The Paediatric Oncology Service (Oncology unit in the Paediatric Ward, the Paediatric Surgical Ward and the Outpatient Oncology Clinic) at the Moi Teaching and Referral Hospital, Eldoret, Kenya.
Information of 45 patients diagnosed with Wilms' tumour was analysed. Forty two (93%) of the patients were referrals from various health facilities in the region. Twenty three (51%) were male and 34 (76%) were aged less than 48 months. Twenty five (56%) had the left kidney affected, 19 (42%) the right kidney and one (2%) bilateral. All the 45 (100%) had an abdominal ultrasound done but none had exhaustive investigations done to stage the disease. Only eight (18%) of the patients had a medical insurance cover. Fourty one (91%) of the patients received specific cancer treatment with 28 (62%) getting combined modality treatment. Nineteen (42%) were lost to follow up. Thirty (67%), 21 (47%), 15 (33%) and 13 (29%) patients were alive six months, one year, two years and three years respectively from the time of diagnosis. 29% survived beyond three years of diagnosis.
Staging of Wilms tumour fell short of the expected. Neo-adjuvant chemotherapy reduced morbidity and mortality of patients managed for Wilms' tumour. Loss to follow up and cost of treatment had a negative impact on the outcome, a situation that requires to be improved.

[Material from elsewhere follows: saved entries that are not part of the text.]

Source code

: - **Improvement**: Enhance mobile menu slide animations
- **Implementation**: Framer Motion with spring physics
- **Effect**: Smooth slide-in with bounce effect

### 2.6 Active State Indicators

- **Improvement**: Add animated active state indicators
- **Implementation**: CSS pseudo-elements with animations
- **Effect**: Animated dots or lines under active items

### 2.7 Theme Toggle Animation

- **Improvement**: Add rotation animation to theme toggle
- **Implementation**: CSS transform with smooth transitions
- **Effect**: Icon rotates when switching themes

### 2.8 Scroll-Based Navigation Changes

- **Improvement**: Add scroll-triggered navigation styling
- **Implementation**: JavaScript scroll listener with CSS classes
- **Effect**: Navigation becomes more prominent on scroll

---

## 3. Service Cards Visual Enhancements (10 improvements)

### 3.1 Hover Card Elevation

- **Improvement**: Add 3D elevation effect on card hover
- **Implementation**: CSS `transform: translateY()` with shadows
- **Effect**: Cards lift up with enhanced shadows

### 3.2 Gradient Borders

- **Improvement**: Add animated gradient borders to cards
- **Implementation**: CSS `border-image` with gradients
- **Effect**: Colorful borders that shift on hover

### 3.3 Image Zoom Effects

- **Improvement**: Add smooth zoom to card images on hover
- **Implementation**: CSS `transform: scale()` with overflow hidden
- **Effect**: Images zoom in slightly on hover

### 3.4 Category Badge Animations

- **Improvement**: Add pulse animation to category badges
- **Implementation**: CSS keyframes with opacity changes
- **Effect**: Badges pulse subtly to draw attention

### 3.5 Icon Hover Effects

肾母细胞瘤是一种常见的肾脏恶性肿瘤,在肯尼亚儿童实体瘤中排名前六位。尽管其生长迅速,对患者造成严重影响,但它是一种对综合治疗方法反应良好的肿瘤,即使在资源匮乏的环境中也有令人鼓舞的生存可能性。
评估2000年1月至2007年12月期间在莫伊教学与转诊医院(MTRH)接受治疗的肾母细胞瘤患者的管理情况和治疗结果。
回顾性研究。
肯尼亚埃尔多雷特莫伊教学与转诊医院的儿科肿瘤服务部门(儿科病房的肿瘤科、儿科外科病房和门诊肿瘤科)。
分析了45例诊断为肾母细胞瘤患者的信息。其中42例(93%)患者是由该地区各种医疗机构转诊而来。23例(51%)为男性,34例(76%)年龄小于48个月。25例(56%)左侧肾脏受累,19例(42%)右侧肾脏受累,1例(2%)双侧受累。所有45例(100%)患者均进行了腹部超声检查,但均未进行全面检查以对疾病进行分期。只有8例(18%)患者有医疗保险。41例(91%)患者接受了特定的癌症治疗,其中28例(62%)接受了综合治疗。19例(42%)患者失访。从诊断时起,分别有30例(67%)、21例(47%)、15例(33%)和13例(29%)患者在6个月、1年、2年和3年时存活。29%的患者在诊断后存活超过3年。
肾母细胞瘤的分期未达预期。新辅助化疗降低了肾母细胞瘤患者的发病率和死亡率。失访和治疗费用对治疗结果有负面影响,这种情况需要改善。